PASSAGE SHOWN:
════
Yalova is a market-gardening town located in northwestern Turkey on the eastern coast of the Sea of Marmara. The town has a  population of 156,838, while the population of the surrounding Yalova Province is 291,001 . A largely modern town, it is best known for the spa resort at nearby Termal, a popular summer retreat for residents of Istanbul.

Regular ferries connect Yalova with Istanbul via the Sea of Marmara. They are operated by İDO.

Name 
The name Yalova is assumed to be a contraction of Yalıova. Yalı means 'house at the coast' and ova means 'plain' in Turkish

History

Ancient Yalova

The first settlement in the region dates back to the Prehistoric Period, in around 3000 BC. The Hittites ruled the region in the 21st century BC, followed by the Phrygians in the 13th century BC, and then the Greeks in the archaic, classical and Hellenistic eras. The region was conquered by the Romans in 74 BC. After the fall of the Roman Empire, it became part of the Byzantine Empire.

In Antiquity and for most of the Middle Ages, the town was known as Pylae or Pylai (), which is Greek for "gates" since it was positioned at the start of one of the main routes to Asia for anyone crossing the Sea of Marmara into Bithynia from Europe.

Middle Ages
In the Byzantine period the town retained some its importance due to its geographic location, and emperors frequently used it as a disembarkation point from Constantinople. Thus Emperor Heraclius landed here in 622, at the beginning of his counter-offensive against the Persians, and Romanos IV Diogenes did the same in 1071, on his way to the Battle of Manzikert. In the 9th century, the town was also the site of one of the beacons that transmitted news from the frontier with the Abbasid Caliphate, and contained an imperial hostel for travellers. In the late 10th century, however, Leo of Synada described Pylae as little more than a village, where cattle, horses, pigs and other animals were gathered to be shipped to Constantinople.
════
MATERIAL SHOWN:
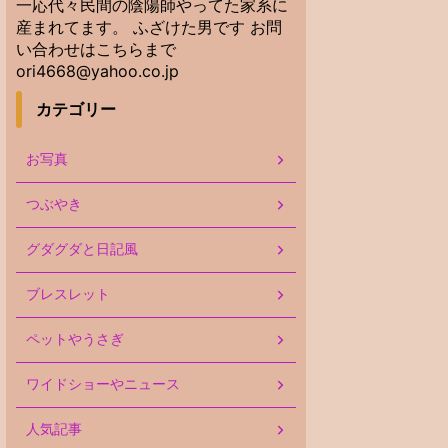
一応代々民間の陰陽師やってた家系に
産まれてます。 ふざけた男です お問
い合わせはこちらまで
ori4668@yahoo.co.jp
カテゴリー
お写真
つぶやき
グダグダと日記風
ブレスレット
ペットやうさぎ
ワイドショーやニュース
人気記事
════
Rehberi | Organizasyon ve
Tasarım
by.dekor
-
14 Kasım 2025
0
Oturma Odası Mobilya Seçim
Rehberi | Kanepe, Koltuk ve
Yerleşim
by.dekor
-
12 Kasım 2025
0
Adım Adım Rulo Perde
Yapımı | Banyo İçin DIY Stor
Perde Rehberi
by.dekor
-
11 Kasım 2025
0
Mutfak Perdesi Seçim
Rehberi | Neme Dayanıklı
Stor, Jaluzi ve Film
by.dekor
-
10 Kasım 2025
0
════
Return the part of the passage on Yalova that begins at the words "Regular ferries connect" and stops after the words "Bithynia from Europe.", copied exactly. You won't need the lines for this.

Regular ferries connect Yalova with Istanbul via the Sea of Marmara. They are operated by İDO.

Name 
The name Yalova is assumed to be a contraction of Yalıova. Yalı means 'house at the coast' and ova means 'plain' in Turkish

History

Ancient Yalova

The first settlement in the region dates back to the Prehistoric Period, in around 3000 BC. The Hittites ruled the region in the 21st century BC, followed by the Phrygians in the 13th century BC, and then the Greeks in the archaic, classical and Hellenistic eras. The region was conquered by the Romans in 74 BC. After the fall of the Roman Empire, it became part of the Byzantine Empire.

In Antiquity and for most of the Middle Ages, the town was known as Pylae or Pylai (), which is Greek for "gates" since it was positioned at the start of one of the main routes to Asia for anyone crossing the Sea of Marmara into Bithynia from Europe.